L’article 20 de l’ordonnance du 22 avril 2020, crée également un nouveau point 7° à cet article 6, cette fois pour envisager spécifiquement le cas des contrats emportant occupation du domaine public, en prévoyant la suspension du versement des redevances dues par le titulaire au titre de cette occupation :
« 7° Lorsque le contrat emporte occupation du domaine public et que les conditions d'exploitation de l'activité de l'occupant sont dégradées dans des proportions manifestement excessives au regard de sa situation financière, le paiement des redevances dues pour l'occupation ou l'utilisation du domaine public est suspendu pour une durée qui ne peut excéder la période mentionnée à l'article 1er. A l'issue de cette suspension, un avenant détermine, le cas échéant, les modifications du contrat apparues nécessaires ».

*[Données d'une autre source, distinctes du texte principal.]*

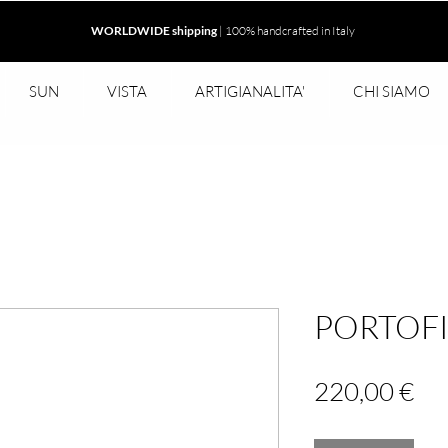
WORLDWIDE shipping
| 100% handcrafted in Italy
SUN
VISTA
ARTIGIANALITA'
CHI SIAMO
PORTOF
Pr
220,00 €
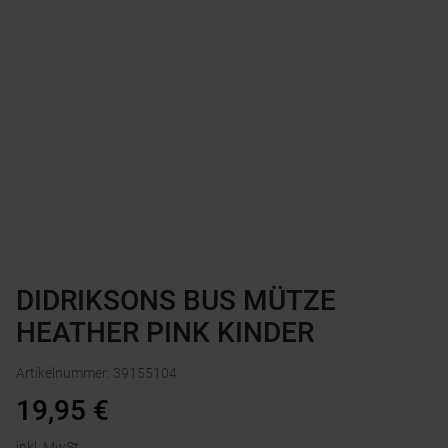
DIDRIKSONS BUS MÜTZE
HEATHER PINK KINDER
Artikelnummer
:
39155104
19,95
€
inkl. MwSt.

En effet, de nombreuses entreprises qui exercent une activité commerciale sur le domaine public ne sont plus en mesure de verser les redevances dues à l’autorité gestionnaire du domaine, du fait des conséquences de l’épidémie de covid-19 et des mesures prises pour lutter contre.
Ces nouvelles dispositions, qui permettent de suspendre le versement de ces redevances sont applicables non seulement à une convention d’occupation du domaine public, mais aussi à tout contrat de la commande publique qui emporterait une telle occupation.
Là aussi, un avenant pourra déterminer à l’issue de cette période, les modifications nécessaires à la restauration de l’équilibre contractuel.
2. Dispense des avis préalables en cas de conclusion d’un avenant entrainant une augmentation du montant global supérieur à 5%
L’article 20 de l’ordonnance du 22 avril 2020 crée enfin un article 6.1 à l’ordonnance du 25 mars 2020, dans les termes suivants :
« Par dérogation aux articles L. 1411-6 et L. 1414-4 du code général des collectivités territoriales, les projets d'avenants aux conventions de délégation de service public et aux marchés publics entraînant une augmentation du montant global supérieure à 5 % sont dispensés, respectivement, de l'avis préalable de la commission mentionnée à l'article L. 1411-5 du même code et de celui de la commission d'appel d'offres ».
En effet, pour les marchés publics, un avis préalable de la Commission d’appel d’offres (CAO) est en principe requis dans les collectivités territoriales et leurs établissements publics, si l’avenant à signer augmente de plus de 5% le montant du contrat, et si le marché initial a lui-même été soumis à CAO.
En temps normal toujours, pour les délégations de service public, l’avis de la commission visée à l’article L.1411-5 du CGCT est également requis dans ce cas.
Or, il s’avère que les collectivités territoriales peuvent pendant cette période, rencontrer des difficultés, à réunir les commissions d’appel d’offres, raison pour laquelle l’ordonnance a finalement supprimé cette obligation.